═══ SOURCE MATERIAL

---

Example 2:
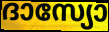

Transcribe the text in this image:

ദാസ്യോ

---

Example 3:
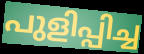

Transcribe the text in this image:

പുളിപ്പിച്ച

══════

DIRECTIONS: Restate the material word for word; no picture should appear in the copy.

EXERCISE ANSWER:
---

Example 2:

Transcribe the text in this image:

ദാസ്യോ

---

Example 3:

Transcribe the text in this image:

പുളിപ്പിച്ച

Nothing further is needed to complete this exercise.